[ASSIGNMENT]
Check each line of the listing for the string "input", then state how many lines have it. Only the number is wanted.

:: DATASET CONTENT

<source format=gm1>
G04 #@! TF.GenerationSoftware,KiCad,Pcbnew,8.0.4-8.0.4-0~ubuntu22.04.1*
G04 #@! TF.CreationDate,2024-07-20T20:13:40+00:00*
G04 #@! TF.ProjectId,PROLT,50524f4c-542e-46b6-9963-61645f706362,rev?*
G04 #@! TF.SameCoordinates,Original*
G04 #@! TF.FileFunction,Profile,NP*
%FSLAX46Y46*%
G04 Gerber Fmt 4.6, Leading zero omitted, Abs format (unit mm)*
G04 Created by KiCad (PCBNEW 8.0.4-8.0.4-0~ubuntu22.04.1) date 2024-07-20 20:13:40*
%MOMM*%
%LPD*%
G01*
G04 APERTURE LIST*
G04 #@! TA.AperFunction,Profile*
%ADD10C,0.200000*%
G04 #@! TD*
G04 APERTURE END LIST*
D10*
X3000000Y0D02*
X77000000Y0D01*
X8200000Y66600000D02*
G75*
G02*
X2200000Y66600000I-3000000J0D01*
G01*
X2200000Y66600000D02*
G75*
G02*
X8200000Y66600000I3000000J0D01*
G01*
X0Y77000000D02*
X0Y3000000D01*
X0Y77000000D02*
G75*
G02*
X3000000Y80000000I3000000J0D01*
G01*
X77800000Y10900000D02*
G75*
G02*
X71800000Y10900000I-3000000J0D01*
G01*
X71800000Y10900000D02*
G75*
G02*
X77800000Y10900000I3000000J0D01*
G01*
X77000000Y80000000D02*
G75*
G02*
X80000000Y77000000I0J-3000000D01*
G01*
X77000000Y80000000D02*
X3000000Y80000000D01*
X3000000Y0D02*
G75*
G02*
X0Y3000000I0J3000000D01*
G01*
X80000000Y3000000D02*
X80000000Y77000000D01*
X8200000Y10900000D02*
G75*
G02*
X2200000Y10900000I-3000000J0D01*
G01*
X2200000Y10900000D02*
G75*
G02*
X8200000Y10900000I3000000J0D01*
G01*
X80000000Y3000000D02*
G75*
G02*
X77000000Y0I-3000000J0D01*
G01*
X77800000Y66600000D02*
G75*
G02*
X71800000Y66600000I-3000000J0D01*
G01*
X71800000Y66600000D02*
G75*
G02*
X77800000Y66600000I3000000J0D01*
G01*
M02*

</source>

::::
:: DATASET CONTENT

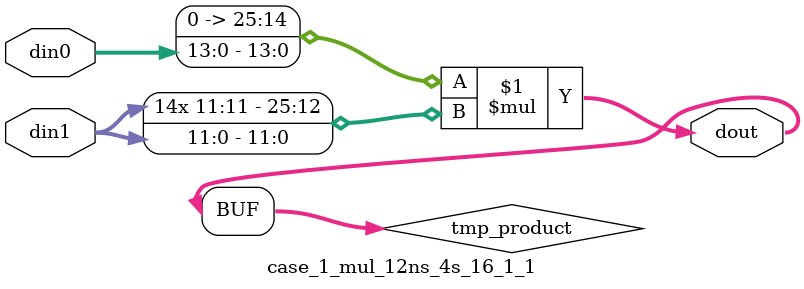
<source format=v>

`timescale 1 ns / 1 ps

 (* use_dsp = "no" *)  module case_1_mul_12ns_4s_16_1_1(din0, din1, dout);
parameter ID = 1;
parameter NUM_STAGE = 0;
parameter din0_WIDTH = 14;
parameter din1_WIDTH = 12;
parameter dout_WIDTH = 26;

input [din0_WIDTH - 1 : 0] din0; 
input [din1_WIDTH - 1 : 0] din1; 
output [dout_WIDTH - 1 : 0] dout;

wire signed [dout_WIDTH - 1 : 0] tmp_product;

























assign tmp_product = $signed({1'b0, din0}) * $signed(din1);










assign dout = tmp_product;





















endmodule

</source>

::::
:: DATASET CONTENT

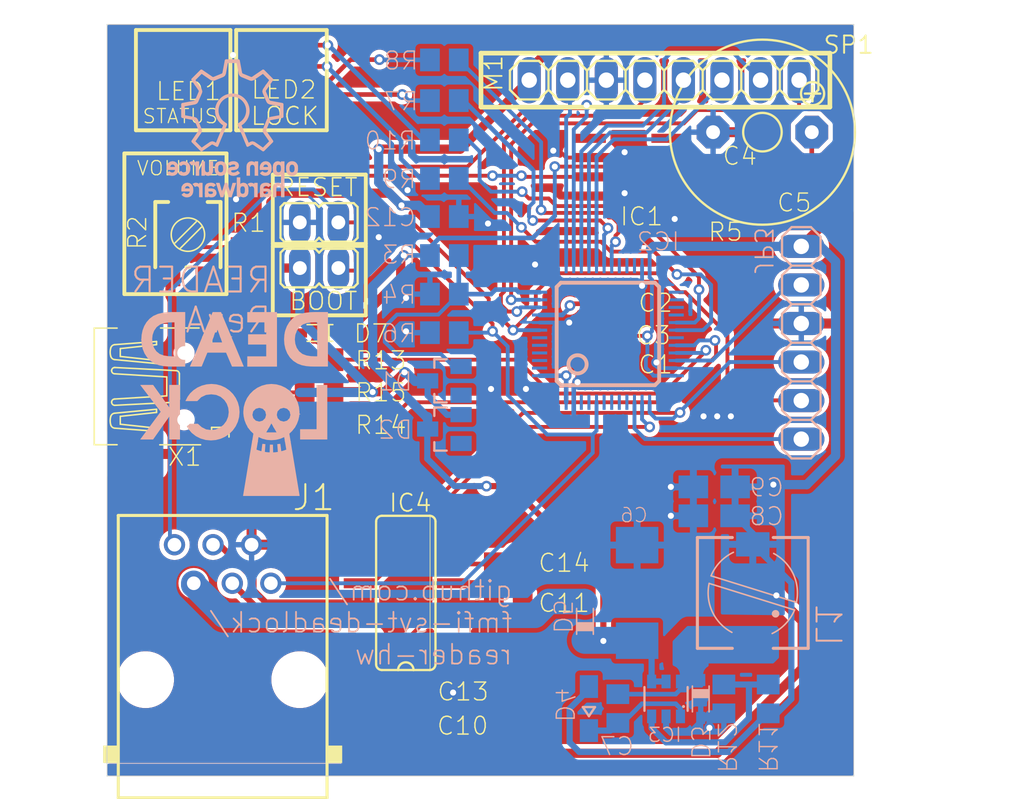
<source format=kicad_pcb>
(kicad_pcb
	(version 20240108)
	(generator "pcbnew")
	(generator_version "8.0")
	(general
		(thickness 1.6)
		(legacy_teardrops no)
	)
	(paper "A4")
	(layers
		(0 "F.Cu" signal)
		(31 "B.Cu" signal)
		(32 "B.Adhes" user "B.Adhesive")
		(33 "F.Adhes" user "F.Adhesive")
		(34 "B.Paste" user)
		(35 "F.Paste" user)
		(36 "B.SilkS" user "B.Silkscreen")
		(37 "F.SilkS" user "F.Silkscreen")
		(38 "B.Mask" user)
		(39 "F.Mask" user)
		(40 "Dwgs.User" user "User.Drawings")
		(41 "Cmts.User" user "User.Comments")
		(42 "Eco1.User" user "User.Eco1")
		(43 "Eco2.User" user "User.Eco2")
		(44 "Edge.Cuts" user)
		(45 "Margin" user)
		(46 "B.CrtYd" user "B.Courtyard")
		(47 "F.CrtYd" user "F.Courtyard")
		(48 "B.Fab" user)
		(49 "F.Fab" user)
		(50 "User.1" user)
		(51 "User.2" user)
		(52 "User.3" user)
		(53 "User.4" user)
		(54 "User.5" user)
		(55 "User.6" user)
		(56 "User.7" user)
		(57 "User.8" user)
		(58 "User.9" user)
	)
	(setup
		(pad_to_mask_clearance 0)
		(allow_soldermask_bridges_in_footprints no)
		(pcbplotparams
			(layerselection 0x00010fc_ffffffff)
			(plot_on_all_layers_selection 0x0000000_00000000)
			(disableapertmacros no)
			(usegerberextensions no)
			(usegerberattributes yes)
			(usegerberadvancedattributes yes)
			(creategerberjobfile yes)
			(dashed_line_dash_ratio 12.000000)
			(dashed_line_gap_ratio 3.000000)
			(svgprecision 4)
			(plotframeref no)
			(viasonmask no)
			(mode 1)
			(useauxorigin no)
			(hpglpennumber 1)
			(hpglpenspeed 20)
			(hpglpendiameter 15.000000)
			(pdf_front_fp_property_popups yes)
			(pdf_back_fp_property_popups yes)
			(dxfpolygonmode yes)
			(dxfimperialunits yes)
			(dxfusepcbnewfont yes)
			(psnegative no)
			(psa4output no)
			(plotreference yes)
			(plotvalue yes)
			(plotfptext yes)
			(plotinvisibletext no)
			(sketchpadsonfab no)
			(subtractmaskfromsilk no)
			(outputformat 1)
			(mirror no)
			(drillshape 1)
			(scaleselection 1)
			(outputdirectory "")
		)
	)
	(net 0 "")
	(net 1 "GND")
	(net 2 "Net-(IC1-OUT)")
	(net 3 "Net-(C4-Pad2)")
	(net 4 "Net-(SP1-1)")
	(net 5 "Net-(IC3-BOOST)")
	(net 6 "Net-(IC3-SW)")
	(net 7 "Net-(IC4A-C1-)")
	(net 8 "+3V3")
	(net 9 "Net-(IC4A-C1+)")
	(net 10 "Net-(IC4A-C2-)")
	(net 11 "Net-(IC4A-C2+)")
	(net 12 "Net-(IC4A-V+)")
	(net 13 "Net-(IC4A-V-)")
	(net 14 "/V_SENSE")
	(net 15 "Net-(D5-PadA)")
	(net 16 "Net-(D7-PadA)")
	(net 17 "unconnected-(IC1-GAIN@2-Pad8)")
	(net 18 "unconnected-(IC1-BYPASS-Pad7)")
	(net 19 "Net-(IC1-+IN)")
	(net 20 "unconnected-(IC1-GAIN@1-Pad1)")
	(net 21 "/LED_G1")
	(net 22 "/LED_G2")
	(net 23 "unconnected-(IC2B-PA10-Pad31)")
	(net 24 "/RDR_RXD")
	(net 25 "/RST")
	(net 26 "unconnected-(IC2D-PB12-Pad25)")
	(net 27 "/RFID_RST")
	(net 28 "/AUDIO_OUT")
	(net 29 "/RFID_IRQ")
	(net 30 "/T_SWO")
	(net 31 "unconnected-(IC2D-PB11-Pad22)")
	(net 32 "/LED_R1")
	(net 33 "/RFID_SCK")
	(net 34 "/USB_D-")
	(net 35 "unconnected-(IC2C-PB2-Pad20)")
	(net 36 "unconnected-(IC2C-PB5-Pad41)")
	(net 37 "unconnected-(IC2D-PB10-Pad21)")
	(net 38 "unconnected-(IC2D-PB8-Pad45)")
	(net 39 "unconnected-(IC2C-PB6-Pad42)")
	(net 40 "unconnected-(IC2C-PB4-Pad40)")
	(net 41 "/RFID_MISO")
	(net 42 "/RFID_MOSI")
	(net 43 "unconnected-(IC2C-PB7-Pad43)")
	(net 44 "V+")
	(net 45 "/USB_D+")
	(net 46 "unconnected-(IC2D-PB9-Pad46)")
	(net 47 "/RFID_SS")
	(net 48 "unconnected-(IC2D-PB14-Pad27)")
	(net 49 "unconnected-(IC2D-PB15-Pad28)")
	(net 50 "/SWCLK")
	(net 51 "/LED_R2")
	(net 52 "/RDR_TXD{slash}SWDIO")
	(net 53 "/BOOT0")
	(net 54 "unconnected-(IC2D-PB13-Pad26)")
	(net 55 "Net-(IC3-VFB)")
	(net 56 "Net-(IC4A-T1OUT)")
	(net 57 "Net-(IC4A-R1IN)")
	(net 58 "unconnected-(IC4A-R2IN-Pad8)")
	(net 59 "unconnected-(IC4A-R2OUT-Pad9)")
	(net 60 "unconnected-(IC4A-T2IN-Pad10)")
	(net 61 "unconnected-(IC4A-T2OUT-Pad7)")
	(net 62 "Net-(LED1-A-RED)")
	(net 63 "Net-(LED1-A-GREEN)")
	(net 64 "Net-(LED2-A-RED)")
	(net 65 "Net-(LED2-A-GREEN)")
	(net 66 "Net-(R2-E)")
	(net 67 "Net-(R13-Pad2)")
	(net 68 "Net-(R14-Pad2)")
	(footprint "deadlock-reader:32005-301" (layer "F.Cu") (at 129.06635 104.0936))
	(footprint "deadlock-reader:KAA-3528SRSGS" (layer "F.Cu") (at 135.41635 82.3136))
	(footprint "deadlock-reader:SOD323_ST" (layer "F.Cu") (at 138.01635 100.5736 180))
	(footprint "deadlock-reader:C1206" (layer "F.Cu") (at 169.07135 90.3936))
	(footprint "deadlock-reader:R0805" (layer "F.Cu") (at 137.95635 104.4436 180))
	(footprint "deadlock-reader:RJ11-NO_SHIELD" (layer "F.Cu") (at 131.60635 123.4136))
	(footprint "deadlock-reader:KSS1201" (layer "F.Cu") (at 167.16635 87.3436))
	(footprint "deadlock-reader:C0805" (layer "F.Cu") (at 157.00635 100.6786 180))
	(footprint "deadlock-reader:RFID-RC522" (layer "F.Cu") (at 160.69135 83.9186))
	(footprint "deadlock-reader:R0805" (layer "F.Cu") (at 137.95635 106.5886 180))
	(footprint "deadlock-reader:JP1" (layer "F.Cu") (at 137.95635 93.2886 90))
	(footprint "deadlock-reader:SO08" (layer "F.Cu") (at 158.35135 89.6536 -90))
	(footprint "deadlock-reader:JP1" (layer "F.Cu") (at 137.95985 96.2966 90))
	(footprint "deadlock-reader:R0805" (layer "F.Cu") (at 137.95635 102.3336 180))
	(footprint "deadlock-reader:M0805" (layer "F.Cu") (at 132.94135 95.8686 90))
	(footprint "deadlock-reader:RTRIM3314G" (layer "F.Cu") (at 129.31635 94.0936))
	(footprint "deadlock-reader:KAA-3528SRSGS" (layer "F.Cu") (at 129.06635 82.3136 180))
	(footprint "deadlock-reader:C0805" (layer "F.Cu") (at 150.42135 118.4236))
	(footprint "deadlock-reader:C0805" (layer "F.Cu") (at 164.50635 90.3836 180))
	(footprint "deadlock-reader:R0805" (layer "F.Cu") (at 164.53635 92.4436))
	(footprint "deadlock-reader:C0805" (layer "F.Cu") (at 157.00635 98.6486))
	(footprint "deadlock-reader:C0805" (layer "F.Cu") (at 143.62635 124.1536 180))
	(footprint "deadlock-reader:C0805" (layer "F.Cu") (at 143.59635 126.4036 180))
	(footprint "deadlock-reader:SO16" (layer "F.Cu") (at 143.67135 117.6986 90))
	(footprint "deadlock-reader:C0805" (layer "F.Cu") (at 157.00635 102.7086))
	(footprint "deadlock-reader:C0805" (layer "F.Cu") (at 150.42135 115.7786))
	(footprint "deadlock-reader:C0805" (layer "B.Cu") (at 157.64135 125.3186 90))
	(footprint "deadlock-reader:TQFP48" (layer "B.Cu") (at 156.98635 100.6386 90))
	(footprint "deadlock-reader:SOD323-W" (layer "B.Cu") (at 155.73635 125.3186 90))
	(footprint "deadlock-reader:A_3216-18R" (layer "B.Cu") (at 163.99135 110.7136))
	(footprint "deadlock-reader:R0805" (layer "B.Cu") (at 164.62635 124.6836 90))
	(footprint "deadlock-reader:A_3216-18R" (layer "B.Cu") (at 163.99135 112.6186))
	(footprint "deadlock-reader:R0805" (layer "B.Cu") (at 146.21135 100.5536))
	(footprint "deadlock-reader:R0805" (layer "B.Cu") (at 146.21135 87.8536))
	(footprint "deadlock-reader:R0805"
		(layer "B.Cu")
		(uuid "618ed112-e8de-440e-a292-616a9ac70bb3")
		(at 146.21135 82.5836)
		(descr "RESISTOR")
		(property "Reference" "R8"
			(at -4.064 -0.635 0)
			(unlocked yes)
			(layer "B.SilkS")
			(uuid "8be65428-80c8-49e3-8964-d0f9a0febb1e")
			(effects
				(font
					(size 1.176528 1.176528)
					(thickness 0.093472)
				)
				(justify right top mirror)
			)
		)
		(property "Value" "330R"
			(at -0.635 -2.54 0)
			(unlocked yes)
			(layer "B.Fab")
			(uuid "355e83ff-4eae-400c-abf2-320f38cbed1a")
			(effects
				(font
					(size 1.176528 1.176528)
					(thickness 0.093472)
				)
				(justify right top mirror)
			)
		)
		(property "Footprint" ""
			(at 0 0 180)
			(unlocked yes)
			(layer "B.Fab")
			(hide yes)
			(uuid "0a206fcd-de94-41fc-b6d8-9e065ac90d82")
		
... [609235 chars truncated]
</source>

::::

[REPLY]
2